One of the demos here at Adobe Max was a 3D racing game, running in Flash with 3D acceleration. It was enabled by a new set of GPU-accelerated APIs codenamed Molehill. Adobe CTO Kevin Lynch remarked that with GPU-accelerated 3D, Flash games could come closer to console games in the experience they offer. Lynch also demonstrated using a game controller with a Flash game.
There are no precise dates for availability, but Adobe expects to offer a public beta in the first half of 2011. The APIs will be available in a future version of the Flash Player. Under the covers, the 3D APIs will user DirectX 9 on Windows and OpenGL 1.3 on MacOS and Linux. If no supported 3D API is found on a particular platform, Flash will fall back to software rendering.
One interesting aspect is that Molehill will also work on mobile devices, where it will use OpenGL ES 2.0. Apparently GPUs will be common on mobile devices because they enable longer battery life than relying on the CPU for all processing. I heard similar remarks at the NVIDIA GPU conference last month.
This will be a significant development, especially when put in the context of Flash appearing in the living room, built into a TV or on Google TV.

To do
According to the Adobe Max report above, what graphics API will Molehill use on mobile devices?

Coordinate output tasks:
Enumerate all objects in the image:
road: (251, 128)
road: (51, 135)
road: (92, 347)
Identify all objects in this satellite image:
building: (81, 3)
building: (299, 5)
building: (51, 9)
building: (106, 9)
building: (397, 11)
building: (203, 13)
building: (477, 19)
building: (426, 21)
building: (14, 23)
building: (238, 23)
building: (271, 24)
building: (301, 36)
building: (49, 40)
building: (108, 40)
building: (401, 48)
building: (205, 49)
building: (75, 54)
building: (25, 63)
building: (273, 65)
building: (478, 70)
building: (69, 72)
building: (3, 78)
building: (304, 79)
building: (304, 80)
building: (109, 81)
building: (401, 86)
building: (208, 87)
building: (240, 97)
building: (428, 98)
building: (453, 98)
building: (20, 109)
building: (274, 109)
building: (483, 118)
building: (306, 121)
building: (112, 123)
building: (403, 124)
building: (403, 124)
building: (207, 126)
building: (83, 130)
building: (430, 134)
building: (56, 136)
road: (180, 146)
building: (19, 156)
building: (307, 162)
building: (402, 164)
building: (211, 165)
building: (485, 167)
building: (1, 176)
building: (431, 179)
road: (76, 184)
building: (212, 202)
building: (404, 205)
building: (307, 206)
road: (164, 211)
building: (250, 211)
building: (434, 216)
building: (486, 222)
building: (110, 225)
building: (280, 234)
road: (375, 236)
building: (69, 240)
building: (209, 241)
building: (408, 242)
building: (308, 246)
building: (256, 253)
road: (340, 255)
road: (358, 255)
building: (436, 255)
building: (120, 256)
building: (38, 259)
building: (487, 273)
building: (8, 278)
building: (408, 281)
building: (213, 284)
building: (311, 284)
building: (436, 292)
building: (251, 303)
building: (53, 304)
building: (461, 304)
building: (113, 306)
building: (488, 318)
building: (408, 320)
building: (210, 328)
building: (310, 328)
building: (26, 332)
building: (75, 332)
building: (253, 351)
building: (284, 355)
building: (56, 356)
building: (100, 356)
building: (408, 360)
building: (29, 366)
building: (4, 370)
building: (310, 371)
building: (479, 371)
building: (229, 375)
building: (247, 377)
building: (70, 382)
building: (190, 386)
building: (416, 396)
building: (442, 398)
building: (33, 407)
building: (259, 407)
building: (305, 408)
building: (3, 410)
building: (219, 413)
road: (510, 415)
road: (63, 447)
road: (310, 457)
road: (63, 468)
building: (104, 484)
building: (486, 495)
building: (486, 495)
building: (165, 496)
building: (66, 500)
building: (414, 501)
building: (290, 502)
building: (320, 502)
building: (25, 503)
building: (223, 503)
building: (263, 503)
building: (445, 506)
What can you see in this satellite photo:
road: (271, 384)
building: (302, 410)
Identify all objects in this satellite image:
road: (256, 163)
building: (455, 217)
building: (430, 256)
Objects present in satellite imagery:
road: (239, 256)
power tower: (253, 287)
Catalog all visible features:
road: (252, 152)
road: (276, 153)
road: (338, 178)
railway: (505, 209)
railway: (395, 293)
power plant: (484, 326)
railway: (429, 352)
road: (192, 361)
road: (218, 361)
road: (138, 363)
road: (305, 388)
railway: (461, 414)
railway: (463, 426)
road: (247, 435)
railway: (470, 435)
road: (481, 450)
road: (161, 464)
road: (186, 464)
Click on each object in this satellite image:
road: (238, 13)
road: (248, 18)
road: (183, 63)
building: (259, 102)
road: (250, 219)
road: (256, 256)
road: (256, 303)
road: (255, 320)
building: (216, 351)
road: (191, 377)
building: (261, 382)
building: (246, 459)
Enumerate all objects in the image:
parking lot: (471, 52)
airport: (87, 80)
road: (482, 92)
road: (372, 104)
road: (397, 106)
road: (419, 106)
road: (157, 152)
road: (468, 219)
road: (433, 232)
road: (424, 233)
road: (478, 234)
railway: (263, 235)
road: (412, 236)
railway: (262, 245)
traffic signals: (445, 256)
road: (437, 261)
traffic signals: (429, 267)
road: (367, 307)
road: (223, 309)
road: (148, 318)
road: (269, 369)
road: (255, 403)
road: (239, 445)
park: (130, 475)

Exercise result
OpenGL ES 2.0